My second fret slot cutting jig is complete. My driver for building this jig is that I am manually challenged to cut vertical fret slots. This jig will ensure my fret slots are vertical. This second version has some helpful enhancements.
Rather than have a depth stop on the fret saw, this capability is built into the jig. This more easily accommodates a supply of varying thickness fret boards. More later on this.
There is hopefully sufficient info here to produce and build your own design. As always, please do feel free to ask questions or suggest improvements. Apologies for the excessive spacing in this post - I have tried but could not get it any tighter. It seems to display better on mobile devices..
Here is a high level view of the finished jig.
Here is a view with a fret saw and fret board in place.
Inexpensive toggle clamps securely hold the board in place and allow one to focus on the sawing.
THE BASIC STRUCTURE
To start, there are five parts to the basic structure:
- 2 sides both the same height
- the jig base; the sides must be parallel to each other
- the top piece
- the support base (plywood or hardwood is recommended, not particle board which may warp)

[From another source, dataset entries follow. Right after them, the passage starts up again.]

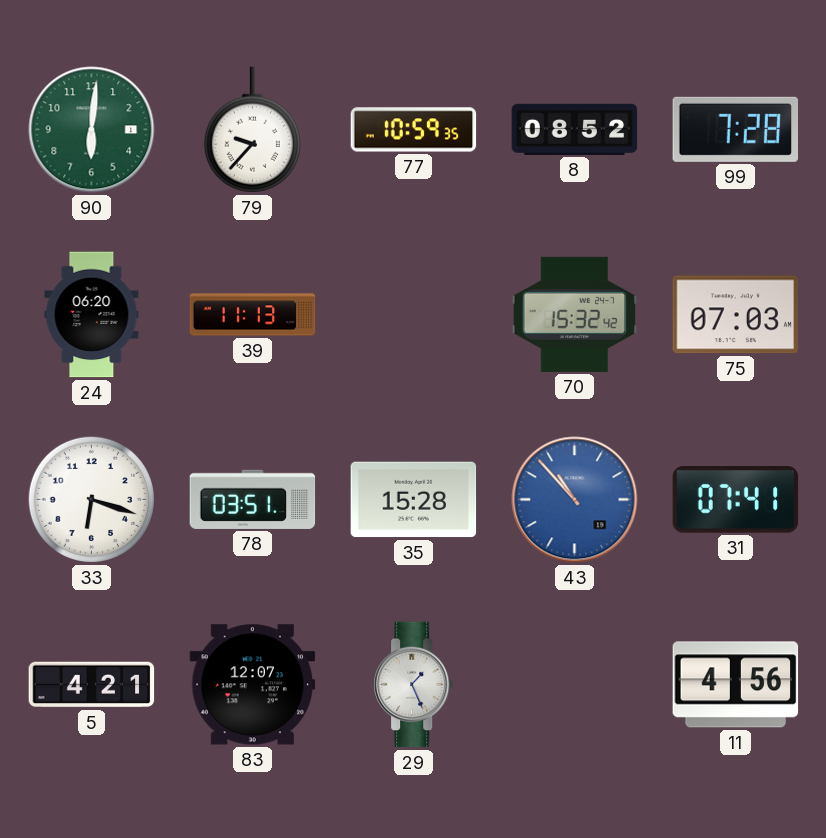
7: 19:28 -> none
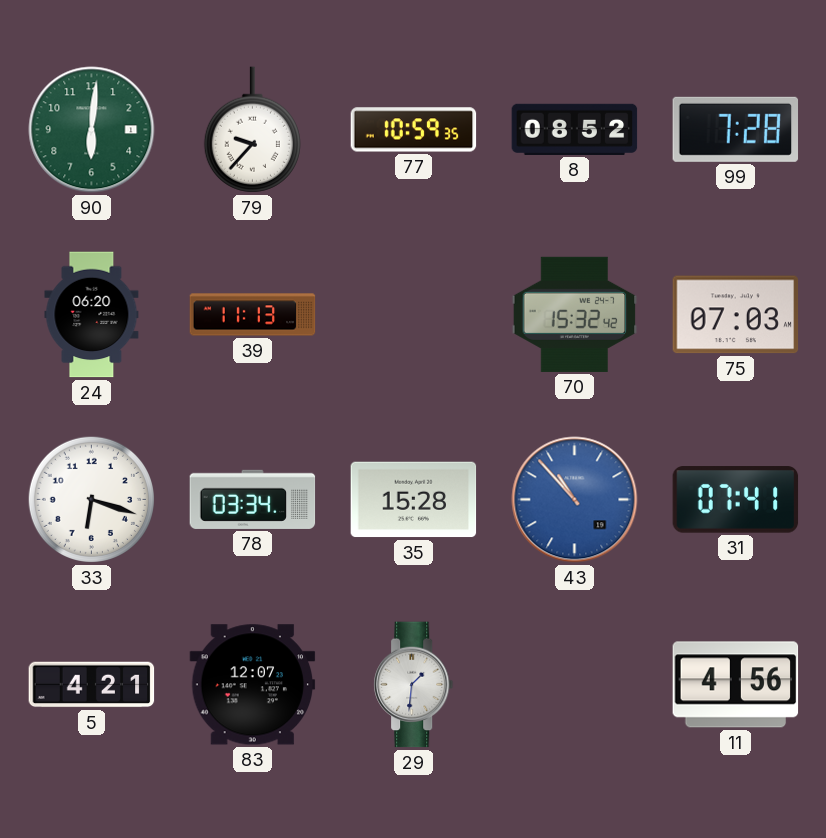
78: 03:51 -> 03:34
29: 1:26 -> 1:31
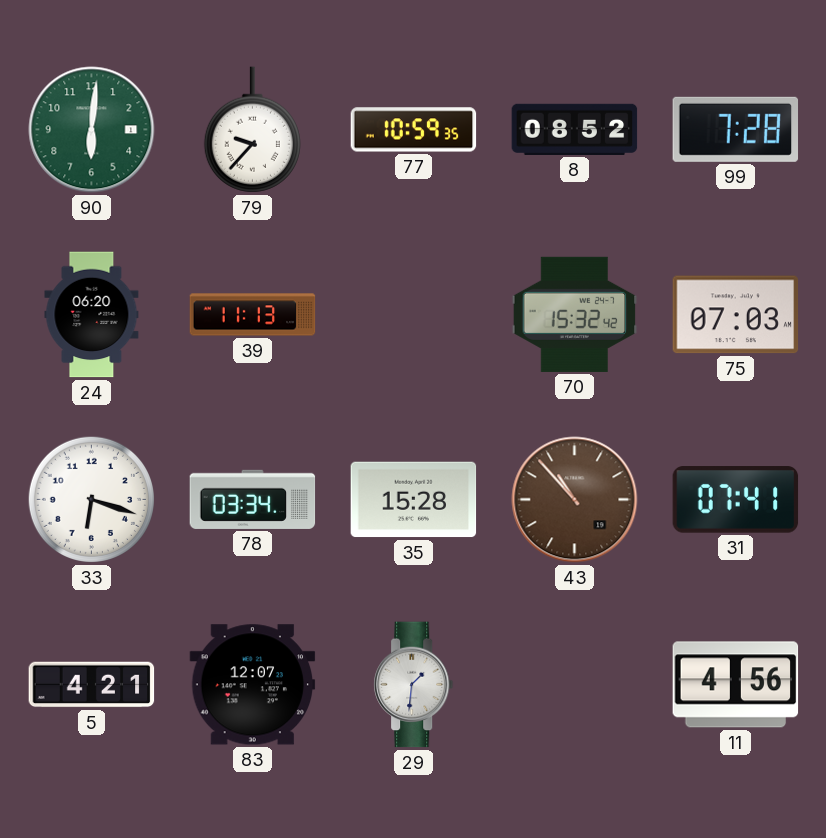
43 dial: blue -> brown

Hardwood is recommended. If you are screwing anything together, hardwood will not have the give that softwood or plywood may have, which may upset the accuracy of the jig.
A sixth part, the stop piece, clamps down on the shims that set the depth of the cut. Wing nuts hold down the stop piece.

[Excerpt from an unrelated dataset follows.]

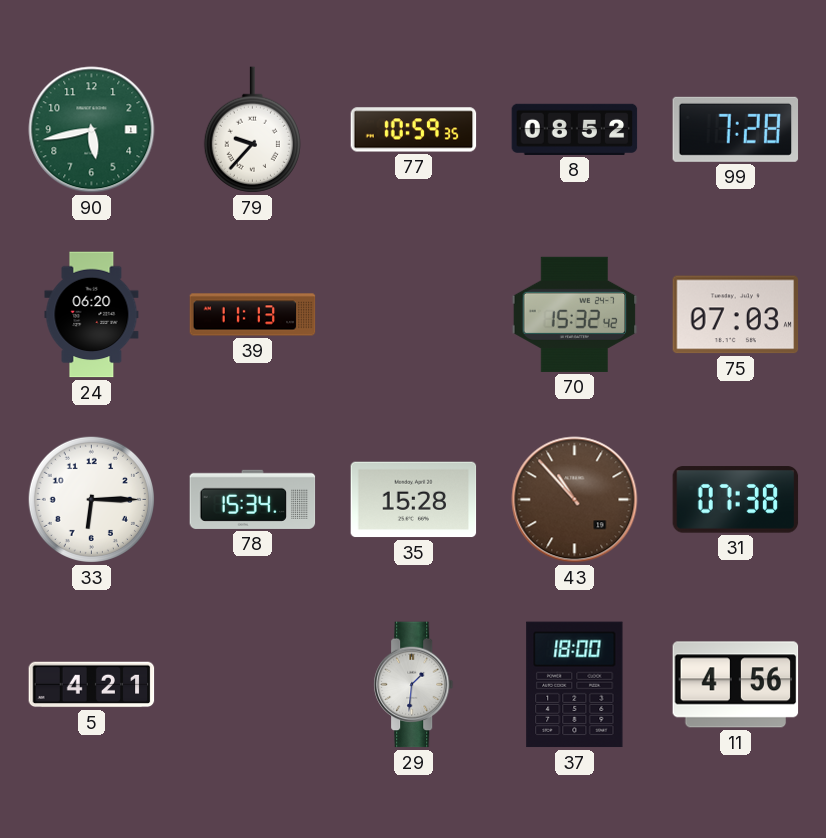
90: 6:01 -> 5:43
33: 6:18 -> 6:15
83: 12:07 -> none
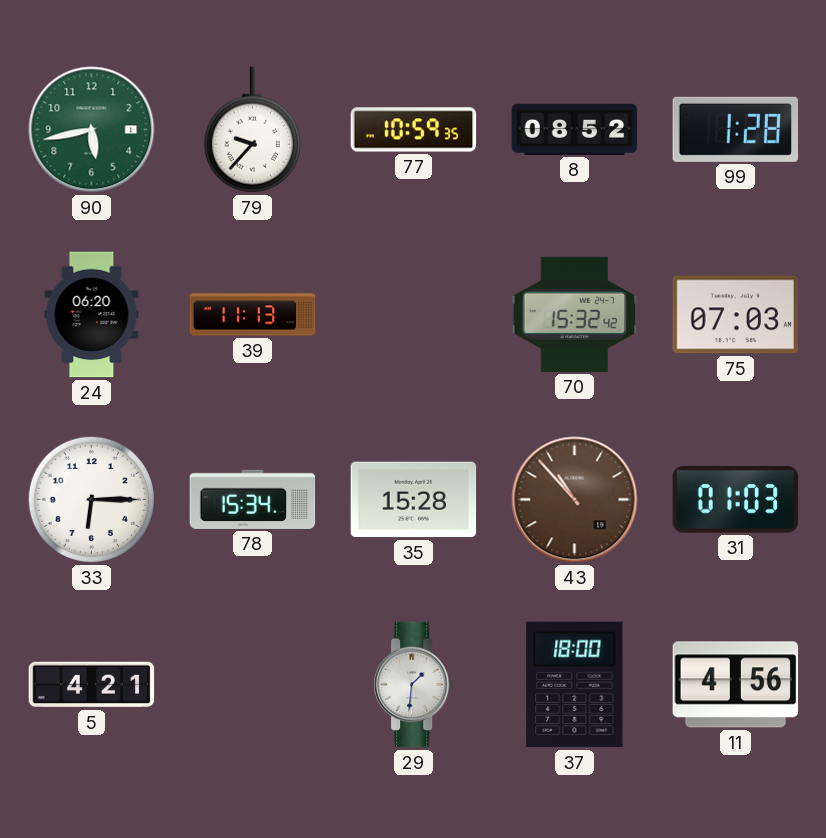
99: 7:28 -> 1:28
31: 07:38 -> 01:03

Screw or glue the sides to the jig base.
Drill the peep hole (optional) in the top piece.
If the depth stop is being installed, drill the holes in the top piece now. And to ensure the bolts can be installed afterwards to hold down the clamp, drill holes in the jig base large enough to accommodate the bolt head to allow the bolts to be fed into the top piece from the bottom of the jig base.
Screw or glue the top piece to the sides. You have completed the basic structure.
The next step is Very Critical Step Number One. Using a table saw or chop saw, cut the assembly in half with the cut at a perfect right angle (90 degrees) to the sides and base of the jig.
SCREWING THE JIG TO THE SUPPORT BASE
For the depth stop, install the two bolts now before you screw the jig base to the support base. If not done yet, drill holes in the jig base large enough to accommodate the bolt head and feed the bolts into the top piece. These bolts are needed to clamp down the stop piece.
Use four screws for each side. Place the screws towards the edge of each side. Ensure the heads are below the top surface of the jig base.
First, align and screw the left side (or right) to the supporting base. Easy enough.
Second, align and screw in the other side. This requires patience and accuracy. This is Very Critical Step Number Two.
Fold a piece of paper over the teeth of the fret saw. Bring the remaining side over to the first and place the blade between the two sides. The saw must be snug, not floppy, but not tight. The paper allows clearance so you can fit and remove the saw easily during operation once the second side is screwed in place.
I used screws to temporarily tack the right side in place until I got a fit I was happy with. It took a few shots. I then drilled pilot holes into the jig base and supporting base and screwed in the permanent screws.
HOW DEEP A SLOT DOES THE FRET SAW NEED TO CUT?
This photo shows the stop piece which clamps down on the shims. The height of the top surface of the stop piece establishes the depth of cut.
An adjustable stop allows varying depth of cut. If your fretboards vary in thickness, this is very handy. I have access to scrap mahogany and ash boards which are very close to standard fret board thickness. What I don't have is access to a planer to ensure they will all be exactly the same thickness. And occasionally with purchased fret boards, again they may be a different thickness.
If all of your fret boards are and will be identical thickness, screw a permanent depth stop of the required thickness in place to get the slot depth that is needed.
This photo shows how the stop piece does its job.
The position of the stop is set by adding veneer shims to ensure the fret slot depth will be exactly what is needed. One side is sufficient; the frame of the jig will guide the blade and keep the blade vertical.
The prototype model used screws rather than wing nuts to hold down the stop piece and the shims. This proved a bit of a nuisance and this solution should be easier to deal with.
THE PEEP HOLE
The Peep Hole was added to help align the cut line with the slot in the jig. It's doable without the peep hole but this allows a bit more light on the area.
WHAT CAN YOU USE FOR SHIMS
Veneer is an obvious choice. It is about 0.6 mm, 1/32 inches.
I have a supply of tongue depressors which are about 2mm, 5/64 inches thick.
Stack the shims as needed. To fine tune the thickness, layer masking tape or painter's tape on the shim. This will increase the thickness in small amounts to get the thickness you need.
SECURING THE JIG WHILE CUTTING
There is a temptation to clamp the jig down to the workbench to secure it. Depending on where the clamps are placed, this may cause the slot which guides the blade to spread open. It is better to secure the support base to a work surface using bench dogs. My simplistic solution, as I have a very old work surface for a bench, was to drill two holes through the support base into the work bench, and drop in a 2 inch common nail to prevent the support base from sliding around.
I hope this has been helpful. Please feel free to ask any questions or offer improvements.